##### 提示された抜粋 #####

挨拶に引き続き、片岡君の記者会見を取り上げます。
http://www.boj.or.jp/announcements/press/kaiken_2019/kk190228a.pdf
3つ目の質疑応答からまいります。
(問)※4~5ページ
『2点お聞きします。1点目は、講演で、金融緩和が「長期化するほど、出口戦略の負荷が高まりますし、金融緩和の副作用も累積的に高まります」とおっしゃっています。出口戦略の負荷が高まるというのは具体的にどういうことか、何が起こり得るのでしょうか。また、金融緩和の副作用が顕現化した、あるいはもっと強まり累積的に大きくなった場合には、何が起こるのかについて、具体的に教えて頂きたいと思います。
2点目は、「財政・金融政策のさらなる連携を図る工夫を講じることで、市場や経済主体の期待や予想に働きかけていくことも重要である」とおっしゃっています。金融政策と財政政策の色々な協調は既にされていると思いますが、この「さらなる連携」とは具体的にどういうことをイメージされているのか教えてください。』
(答)
『1点目については、ご案内の通り、物価の現状は、2%の「物価安定の目標」から非常に遠い状況です。そうした状況を考えますと、現状、出口政策までは非常に距離が遠いことが前提としてありますので、出口政策を具体的にどう進めるのかについては、この場でお答えは差し控えさせて頂きます。ただ、直感的に申し上げて、緩和が長引けば長引くほど、そこから平時の状態に戻すには、時間もコストもかかることは明らかであると思いますので、そうした意味を含めて、講演では出口政策へのコストが強まるのではないかと申し上げました。』
前半の部分は「別に聞いてないんですが」って感じですけども、まあ要は「元に戻すのがより困難になる」ということですな。

#####

### 課題一覧
A) 記者会見の抜粋のうち「1点目については」で始まる段落を、主な事実を残したまま箇条書きで短くまとめてください。
B) 片岡氏の記者会見を取り上げた文章を、最後の文の後から書き進めてください。

##### 抽出資料 #####

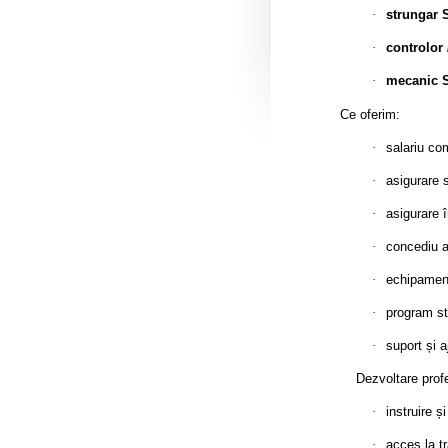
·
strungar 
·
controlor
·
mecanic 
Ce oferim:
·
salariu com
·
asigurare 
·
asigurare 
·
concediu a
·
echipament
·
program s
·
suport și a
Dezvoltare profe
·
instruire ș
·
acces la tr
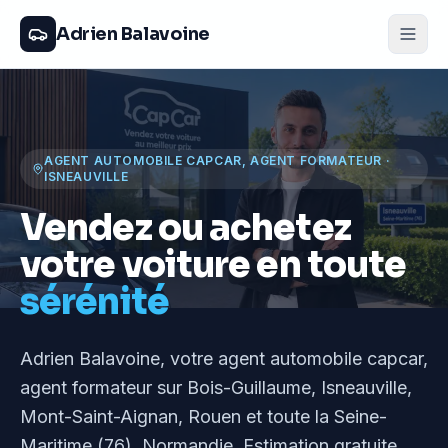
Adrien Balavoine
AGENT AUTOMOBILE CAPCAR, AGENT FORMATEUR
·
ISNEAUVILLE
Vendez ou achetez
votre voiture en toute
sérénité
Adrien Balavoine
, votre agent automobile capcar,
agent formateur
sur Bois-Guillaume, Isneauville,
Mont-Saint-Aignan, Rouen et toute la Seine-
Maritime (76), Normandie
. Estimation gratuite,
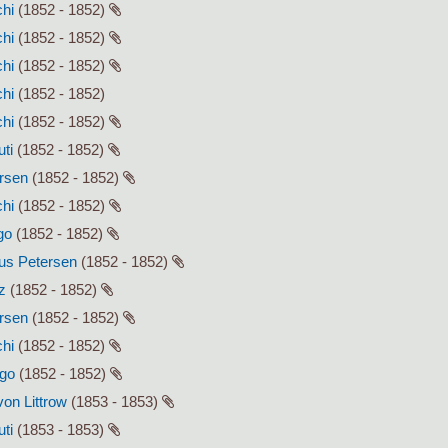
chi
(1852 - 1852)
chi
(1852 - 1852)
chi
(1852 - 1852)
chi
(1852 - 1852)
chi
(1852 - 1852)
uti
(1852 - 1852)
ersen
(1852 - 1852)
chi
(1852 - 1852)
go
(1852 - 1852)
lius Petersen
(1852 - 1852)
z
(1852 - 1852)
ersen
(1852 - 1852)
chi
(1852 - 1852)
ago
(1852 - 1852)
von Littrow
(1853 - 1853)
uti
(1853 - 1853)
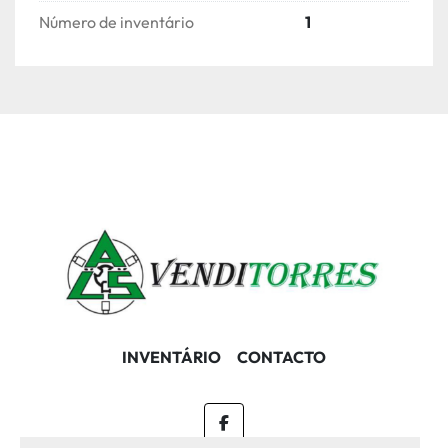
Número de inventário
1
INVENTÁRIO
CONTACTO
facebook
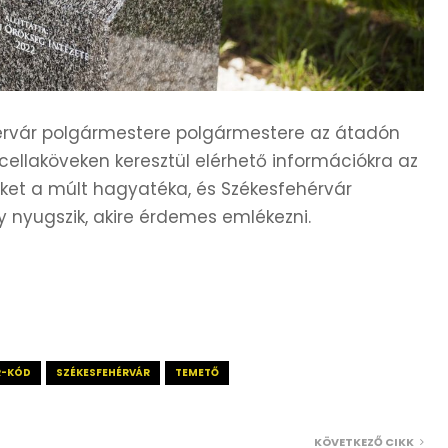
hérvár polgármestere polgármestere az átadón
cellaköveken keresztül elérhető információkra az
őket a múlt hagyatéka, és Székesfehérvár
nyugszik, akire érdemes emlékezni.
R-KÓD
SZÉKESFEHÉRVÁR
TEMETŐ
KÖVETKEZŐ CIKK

#####

### 回答一覧
A)
- 物価の現状は、2%の「物価安定の目標」から非常に遠い。
- そのため出口政策まではまだ距離が遠く、出口政策を具体的にどう進めるかについては答えを差し控える。
- ただし、緩和が長引くほど平時の状態に戻すのに時間もコストもかかることは明らかだと考えている。
- そうした意味も含めて、講演では出口政策へのコストが強まるのではないかと述べた。

B)
(既に元に戻すのは十分困難だと思いますけど)
『副作用については、現状、私どもとしましては、金融機関等について具体的な副作用があるとは認識していません。ただ、低金利環境が長引くと金融仲介機能が阻害されるのではないかといった点については、金融システムに対する副作用だとして、注視しています。』
無難に逃げました。
『2点目については、色々な手段が考えられると思います。アベノミクスのもとで、2013年以降、金融、財政、成長戦略といった3本の矢を使ってデフレからの脱却に邁進していくという基本的な方針は、私自身、変わっていないと認識しています。そうした中で、足許の内外の経済動向を勘案しながら、「物価安定の目標」を早期に達成するために、何をやっていくかという視点で、財政との連携をより考えていく余地があるのではないか、というのがお話した趣旨です。具体的に何かということについては、この場では申し上げられないとご理解頂ければと思います。』
おそらく本音のところは「梯子を外すな(外したままにするな)」ということだろうと想像してますが、果たして。
(問)※5~6ページ
『1点目は、委員は、講演で、追加緩和が必要だという従来の主張をされています。日銀は球切れだとよく言われていますが、具体的に、今どのような手段があるのか、考え得る中でのベストなものを可能でしたら
具体的にお話し頂けますでしょうか。
(2点目は割愛)』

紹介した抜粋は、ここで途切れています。